# Extracted data
——————————
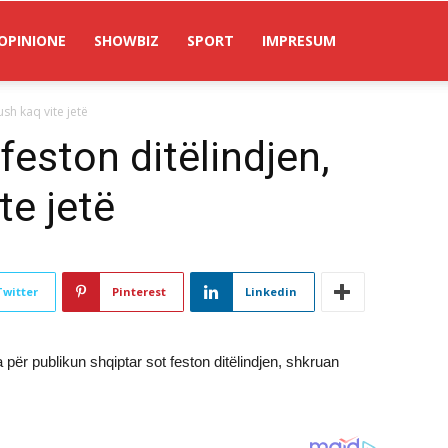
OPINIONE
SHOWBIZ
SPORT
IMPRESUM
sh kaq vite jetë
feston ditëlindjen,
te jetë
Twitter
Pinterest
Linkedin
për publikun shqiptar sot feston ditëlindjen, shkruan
——————————
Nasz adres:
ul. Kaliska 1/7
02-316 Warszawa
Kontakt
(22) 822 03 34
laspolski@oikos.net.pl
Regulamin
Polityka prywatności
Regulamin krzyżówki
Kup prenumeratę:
——————————
# Goal of the exercise
From the records above, pick out each line that contains the word "ditëlindjen".

# Answer to the problem
feston ditëlindjen,
për publikun shqiptar sot feston ditëlindjen, shkruan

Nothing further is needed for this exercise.